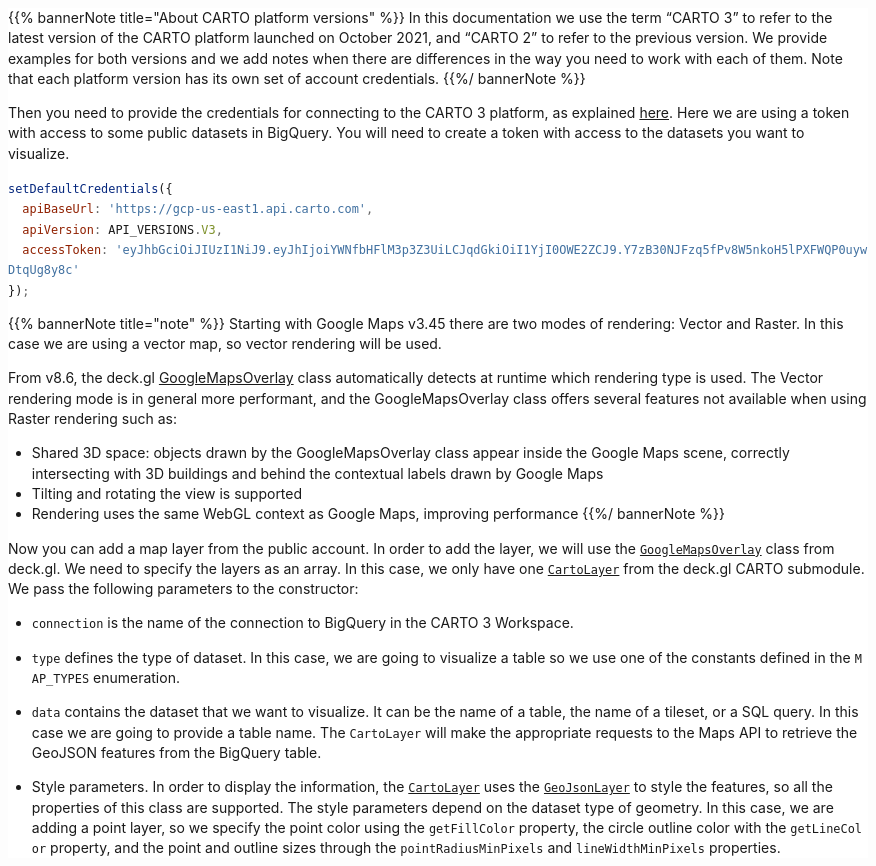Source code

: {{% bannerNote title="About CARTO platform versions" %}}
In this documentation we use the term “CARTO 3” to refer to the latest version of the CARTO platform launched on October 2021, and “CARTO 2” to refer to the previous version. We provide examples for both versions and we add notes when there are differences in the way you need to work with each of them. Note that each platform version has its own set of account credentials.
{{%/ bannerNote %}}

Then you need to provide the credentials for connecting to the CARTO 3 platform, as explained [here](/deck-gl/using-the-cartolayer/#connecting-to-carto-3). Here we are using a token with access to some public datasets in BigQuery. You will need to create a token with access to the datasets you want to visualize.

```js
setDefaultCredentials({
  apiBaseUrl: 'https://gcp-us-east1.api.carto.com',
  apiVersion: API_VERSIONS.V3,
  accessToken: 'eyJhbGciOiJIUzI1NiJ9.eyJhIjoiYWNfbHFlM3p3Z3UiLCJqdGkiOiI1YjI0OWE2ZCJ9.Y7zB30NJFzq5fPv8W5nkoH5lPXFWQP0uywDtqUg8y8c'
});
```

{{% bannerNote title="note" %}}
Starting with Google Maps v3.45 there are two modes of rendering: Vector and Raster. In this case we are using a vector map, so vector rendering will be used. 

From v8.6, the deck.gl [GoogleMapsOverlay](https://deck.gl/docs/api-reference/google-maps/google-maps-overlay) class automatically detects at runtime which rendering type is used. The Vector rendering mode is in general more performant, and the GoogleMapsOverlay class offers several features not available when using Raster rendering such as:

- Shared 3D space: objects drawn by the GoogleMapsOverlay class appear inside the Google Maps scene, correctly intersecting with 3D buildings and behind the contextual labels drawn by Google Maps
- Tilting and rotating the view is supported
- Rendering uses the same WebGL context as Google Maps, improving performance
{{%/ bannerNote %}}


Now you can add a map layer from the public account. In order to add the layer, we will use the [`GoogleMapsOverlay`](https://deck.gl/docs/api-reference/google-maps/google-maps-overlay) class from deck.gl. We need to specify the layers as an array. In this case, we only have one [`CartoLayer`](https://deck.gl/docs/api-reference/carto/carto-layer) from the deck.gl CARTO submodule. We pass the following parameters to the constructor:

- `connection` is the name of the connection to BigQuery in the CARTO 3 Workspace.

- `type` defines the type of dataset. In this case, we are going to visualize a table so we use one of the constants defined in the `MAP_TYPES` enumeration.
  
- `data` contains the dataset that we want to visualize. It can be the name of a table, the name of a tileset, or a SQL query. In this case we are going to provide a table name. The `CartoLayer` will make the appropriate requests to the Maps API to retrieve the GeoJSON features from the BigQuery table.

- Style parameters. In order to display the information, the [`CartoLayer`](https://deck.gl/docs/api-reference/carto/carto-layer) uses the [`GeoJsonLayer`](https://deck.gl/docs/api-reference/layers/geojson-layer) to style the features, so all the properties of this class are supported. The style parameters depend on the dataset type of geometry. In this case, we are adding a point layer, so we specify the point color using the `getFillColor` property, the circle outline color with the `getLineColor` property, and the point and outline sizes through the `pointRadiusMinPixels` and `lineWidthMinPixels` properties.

* PROBLEM TO SOLVE
Beginning at the line that contains "- Rendering uses", transcribe every line through the end of the material exactly, leaving out all earlier lines.

* EXERCISE ANSWER
- Rendering uses the same WebGL context as Google Maps, improving performance
{{%/ bannerNote %}}


Now you can add a map layer from the public account. In order to add the layer, we will use the [`GoogleMapsOverlay`](https://deck.gl/docs/api-reference/google-maps/google-maps-overlay) class from deck.gl. We need to specify the layers as an array. In this case, we only have one [`CartoLayer`](https://deck.gl/docs/api-reference/carto/carto-layer) from the deck.gl CARTO submodule. We pass the following parameters to the constructor:

- `connection` is the name of the connection to BigQuery in the CARTO 3 Workspace.

- `type` defines the type of dataset. In this case, we are going to visualize a table so we use one of the constants defined in the `MAP_TYPES` enumeration.
  
- `data` contains the dataset that we want to visualize. It can be the name of a table, the name of a tileset, or a SQL query. In this case we are going to provide a table name. The `CartoLayer` will make the appropriate requests to the Maps API to retrieve the GeoJSON features from the BigQuery table.

- Style parameters. In order to display the information, the [`CartoLayer`](https://deck.gl/docs/api-reference/carto/carto-layer) uses the [`GeoJsonLayer`](https://deck.gl/docs/api-reference/layers/geojson-layer) to style the features, so all the properties of this class are supported. The style parameters depend on the dataset type of geometry. In this case, we are adding a point layer, so we specify the point color using the `getFillColor` property, the circle outline color with the `getLineColor` property, and the point and outline sizes through the `pointRadiusMinPixels` and `lineWidthMinPixels` properties.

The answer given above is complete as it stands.